Only three fields for the groups, so I can only give the other two groups a mention here in the comments, they are Forgotten Scans and MangaIchi Scanlation Division.

I would say that your comment is far more "2edgy4me" than his which, frankly, wasn't at all.

2edgy4me.

QED.

Nope, you will be stupid only if you don't try to understand it.

Miruka-san is best waifu.

Yes, but can you prove that assertion (successfully)?

He reveal the answer on page 33 of the same chapter.

On the other hand, 283 is the only one not of the form 3n + 200. Ambiguity again!

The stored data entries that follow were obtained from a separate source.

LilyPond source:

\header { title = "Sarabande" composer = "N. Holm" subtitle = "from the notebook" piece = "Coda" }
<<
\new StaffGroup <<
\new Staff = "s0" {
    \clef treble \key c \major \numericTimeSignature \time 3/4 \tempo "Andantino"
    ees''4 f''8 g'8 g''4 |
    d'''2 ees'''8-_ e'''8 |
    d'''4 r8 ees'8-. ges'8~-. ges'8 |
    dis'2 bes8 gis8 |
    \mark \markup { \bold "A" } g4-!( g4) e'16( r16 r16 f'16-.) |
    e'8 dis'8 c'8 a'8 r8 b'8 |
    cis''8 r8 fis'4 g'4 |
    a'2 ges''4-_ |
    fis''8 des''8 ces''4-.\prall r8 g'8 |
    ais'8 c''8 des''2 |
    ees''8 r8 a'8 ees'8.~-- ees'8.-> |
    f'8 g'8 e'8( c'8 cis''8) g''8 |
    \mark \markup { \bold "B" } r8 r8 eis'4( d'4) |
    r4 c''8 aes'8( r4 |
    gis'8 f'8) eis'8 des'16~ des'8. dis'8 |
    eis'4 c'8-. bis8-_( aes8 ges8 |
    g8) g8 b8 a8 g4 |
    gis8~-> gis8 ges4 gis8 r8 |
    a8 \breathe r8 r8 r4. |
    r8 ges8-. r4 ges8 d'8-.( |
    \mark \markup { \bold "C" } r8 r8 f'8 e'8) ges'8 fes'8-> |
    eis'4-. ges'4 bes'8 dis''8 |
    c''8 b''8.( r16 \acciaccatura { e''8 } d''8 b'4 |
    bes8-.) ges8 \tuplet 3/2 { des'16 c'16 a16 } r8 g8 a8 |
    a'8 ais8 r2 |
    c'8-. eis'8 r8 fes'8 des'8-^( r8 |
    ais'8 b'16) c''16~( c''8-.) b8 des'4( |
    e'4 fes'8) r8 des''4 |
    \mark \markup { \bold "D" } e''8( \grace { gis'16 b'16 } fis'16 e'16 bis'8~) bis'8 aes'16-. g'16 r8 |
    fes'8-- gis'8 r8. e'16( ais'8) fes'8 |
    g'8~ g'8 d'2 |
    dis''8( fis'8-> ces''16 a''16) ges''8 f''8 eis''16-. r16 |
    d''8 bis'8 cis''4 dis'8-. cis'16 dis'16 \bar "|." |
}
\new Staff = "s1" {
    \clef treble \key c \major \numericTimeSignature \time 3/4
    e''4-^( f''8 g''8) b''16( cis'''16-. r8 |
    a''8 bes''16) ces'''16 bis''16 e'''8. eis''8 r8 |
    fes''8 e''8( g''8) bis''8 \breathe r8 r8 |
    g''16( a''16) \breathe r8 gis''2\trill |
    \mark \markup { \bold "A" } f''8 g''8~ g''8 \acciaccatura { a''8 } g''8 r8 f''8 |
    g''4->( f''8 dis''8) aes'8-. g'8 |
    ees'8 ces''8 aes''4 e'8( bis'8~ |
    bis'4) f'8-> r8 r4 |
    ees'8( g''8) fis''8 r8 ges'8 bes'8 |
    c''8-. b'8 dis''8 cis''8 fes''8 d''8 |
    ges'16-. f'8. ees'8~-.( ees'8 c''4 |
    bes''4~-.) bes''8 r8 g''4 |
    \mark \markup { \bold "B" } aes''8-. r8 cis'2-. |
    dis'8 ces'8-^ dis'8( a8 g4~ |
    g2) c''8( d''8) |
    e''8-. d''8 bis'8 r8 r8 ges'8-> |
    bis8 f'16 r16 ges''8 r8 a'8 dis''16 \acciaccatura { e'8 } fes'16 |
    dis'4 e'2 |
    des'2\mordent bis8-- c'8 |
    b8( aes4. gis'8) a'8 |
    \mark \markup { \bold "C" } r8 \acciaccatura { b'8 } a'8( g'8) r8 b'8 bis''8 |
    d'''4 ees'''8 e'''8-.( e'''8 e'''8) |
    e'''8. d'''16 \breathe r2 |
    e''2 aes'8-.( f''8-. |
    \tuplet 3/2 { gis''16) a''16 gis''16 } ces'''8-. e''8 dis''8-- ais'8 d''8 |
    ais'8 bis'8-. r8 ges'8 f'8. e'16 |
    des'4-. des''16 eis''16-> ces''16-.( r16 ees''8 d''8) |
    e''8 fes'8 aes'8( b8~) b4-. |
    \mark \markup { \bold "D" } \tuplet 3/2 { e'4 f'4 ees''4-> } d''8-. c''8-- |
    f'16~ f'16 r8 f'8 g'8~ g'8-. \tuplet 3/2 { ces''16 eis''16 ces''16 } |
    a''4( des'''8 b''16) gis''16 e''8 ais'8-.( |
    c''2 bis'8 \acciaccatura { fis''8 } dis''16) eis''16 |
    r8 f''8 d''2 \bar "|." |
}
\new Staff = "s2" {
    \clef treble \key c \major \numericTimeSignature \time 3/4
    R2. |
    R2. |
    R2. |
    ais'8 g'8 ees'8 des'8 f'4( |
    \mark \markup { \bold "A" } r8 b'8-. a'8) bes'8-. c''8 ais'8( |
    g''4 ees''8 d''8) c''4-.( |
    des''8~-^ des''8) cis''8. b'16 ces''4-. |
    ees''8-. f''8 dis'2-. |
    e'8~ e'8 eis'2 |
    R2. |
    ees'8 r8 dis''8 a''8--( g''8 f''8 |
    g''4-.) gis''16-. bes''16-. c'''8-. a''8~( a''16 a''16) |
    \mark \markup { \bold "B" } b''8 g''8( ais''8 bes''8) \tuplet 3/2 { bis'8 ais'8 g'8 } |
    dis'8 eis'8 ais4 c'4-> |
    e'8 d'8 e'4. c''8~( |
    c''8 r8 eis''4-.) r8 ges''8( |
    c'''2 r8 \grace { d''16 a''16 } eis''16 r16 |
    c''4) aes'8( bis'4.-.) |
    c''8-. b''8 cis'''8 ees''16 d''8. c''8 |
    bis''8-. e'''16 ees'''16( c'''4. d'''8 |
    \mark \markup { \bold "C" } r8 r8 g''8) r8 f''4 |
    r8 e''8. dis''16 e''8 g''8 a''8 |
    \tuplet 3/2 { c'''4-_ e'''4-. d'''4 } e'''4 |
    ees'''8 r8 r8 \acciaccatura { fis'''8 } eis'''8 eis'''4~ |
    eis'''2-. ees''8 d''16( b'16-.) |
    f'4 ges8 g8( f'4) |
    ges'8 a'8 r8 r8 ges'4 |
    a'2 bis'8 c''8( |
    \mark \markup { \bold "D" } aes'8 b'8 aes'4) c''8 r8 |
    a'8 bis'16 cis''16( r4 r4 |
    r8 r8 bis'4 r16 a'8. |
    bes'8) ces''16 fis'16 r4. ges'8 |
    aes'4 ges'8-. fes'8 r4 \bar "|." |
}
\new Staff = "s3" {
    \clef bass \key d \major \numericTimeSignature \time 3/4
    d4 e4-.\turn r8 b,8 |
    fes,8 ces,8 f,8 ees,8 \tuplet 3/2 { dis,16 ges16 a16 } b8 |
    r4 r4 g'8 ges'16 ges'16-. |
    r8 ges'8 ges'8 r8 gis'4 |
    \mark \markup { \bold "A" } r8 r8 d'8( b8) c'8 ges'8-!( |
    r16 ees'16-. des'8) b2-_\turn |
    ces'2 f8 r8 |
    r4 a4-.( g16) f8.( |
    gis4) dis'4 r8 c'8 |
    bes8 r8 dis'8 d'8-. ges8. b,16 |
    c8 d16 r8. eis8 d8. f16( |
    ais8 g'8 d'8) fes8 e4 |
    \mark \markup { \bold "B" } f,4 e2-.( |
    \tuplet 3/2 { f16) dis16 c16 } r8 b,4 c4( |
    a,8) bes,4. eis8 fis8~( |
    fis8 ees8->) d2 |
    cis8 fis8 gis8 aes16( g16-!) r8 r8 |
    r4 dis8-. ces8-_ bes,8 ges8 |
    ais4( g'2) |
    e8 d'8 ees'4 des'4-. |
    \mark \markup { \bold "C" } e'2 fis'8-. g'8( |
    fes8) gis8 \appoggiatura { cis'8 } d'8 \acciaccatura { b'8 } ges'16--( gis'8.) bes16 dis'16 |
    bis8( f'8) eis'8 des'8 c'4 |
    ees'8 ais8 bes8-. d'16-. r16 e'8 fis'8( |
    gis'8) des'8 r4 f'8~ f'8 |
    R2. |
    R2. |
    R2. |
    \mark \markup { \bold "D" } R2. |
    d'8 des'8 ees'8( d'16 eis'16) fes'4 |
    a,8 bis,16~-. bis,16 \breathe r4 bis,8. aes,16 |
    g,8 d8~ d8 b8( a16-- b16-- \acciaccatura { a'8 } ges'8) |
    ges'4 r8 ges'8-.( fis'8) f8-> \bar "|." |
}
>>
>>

But that's ok; you're not really supposed to find "the" right answer to these. Coming up with a bunch of unique properties for each number in the list is a more productive thought exercise anyway.

I find these kind of puzzles kind of pointless, since it's often possible to find reasons for more than one of the options to be an 'odd one out'.

After all, what exactly stops me from defining a set A to contain all but one of the options, and then declare the final option the 'odd one out'?

Or I could take the polynomial y = (x-239)(x-251)(x-257)(x-263)(x-283), and declare 271 the 'odd one out' as the only one which is not a zero of my polynomial.

But I digress. I took a look at these numbers, and determined (what I think is) the most promising solution is 257 is the odd one out, as it is the only one not of the form 4n+3, where n is an integer. Still, this is slightly unsatisfying as it does not make mention of the fact that all these integers are primes.

Yo, what is the answer on chapter 1 page 15 ? was just wondering since he didn't reveal it

I'm... I'm too stupid for this manga

Nah, you've got the right idea, just reworded in a different way. Considering two of the values a,b,c are consecutive, they will be coprime for sure. And from there, it's not a far leap to show that the difference will be coprime too.

I'm thinking of the difference between two adjacent square number (I don't know if that's a correct term).

Since the difference contains every odd number, except for 1, there should be an infinite pythagorean triples as there are infinite odd square number. Of course that doesn't include all pythagorean triples such as 8,15,17.

I'm not a math major so excuse me for my confusing explanation.

I can't wait until we get to abstract algebra

tbh im not sure how he didnt immediately figure out the answer to the unit circle problem despite JUST DISCUSSING primitive Pythagorean triples

It's weird being a math major and reading this.

Any way, for the first question for this chapter, there are infinite primitive pythagorean triples. Think about it this way:

1 = 1^2

1 + 3 = 2^2

1 + 3 + 5 = 3^2

1 + 3 + 5 + 7 = 4^2

1 + 3 + 5 + 7 + 9 = 5^2

And so on and so forth (which can be proved via induction). Therefore, if the last term in the sum is a perfect square, we can write our sum now as

(1 + 3 + 5 + 7) + 9 = 4^2 + 3^2 = 5^2, and we have our first primitive pythagorean triple. Since this pattern is infinite, as there are infinitely many odd perfect squares, there will always be infinite primitive triples as well. There are more primitive triples that can be found without using this method, but this is a surefire method.

The second problem of the chapter ties into this problem. We can divide the Pythagorean equation a^2 + b^2 = c^2 by c^2 to get (a/c)^2 + (b/c)^2 = 1, where (a/c, b/c) is a rational point on the unit circle. Aaaaand since we just showed that there are infinite primitive triples, there will be infinite rational points as well using this method.

I understand that this isn't a true "valid" proof, as we haven't explicitly shown that the sum of odd numbers method gives us coprime values every time, but this is a website where we have people legitimately following Black Clover and reading To Love Ru Darkness. I don't think we have to explain further.

Anyway, apologies in advance if chapter 3 focuses on the answers for these and I spoiled you all.

Not surprised it's only three volumes. Forget most kids not liking to use their brains, even most adults would find no interest in this. This is an amazingly small niche work.

I wonder what did you expect from a manga with this title.

Milka, huh? I bet she’s ... sweet.

*badum tish*xD

Alright, I’ll leave now.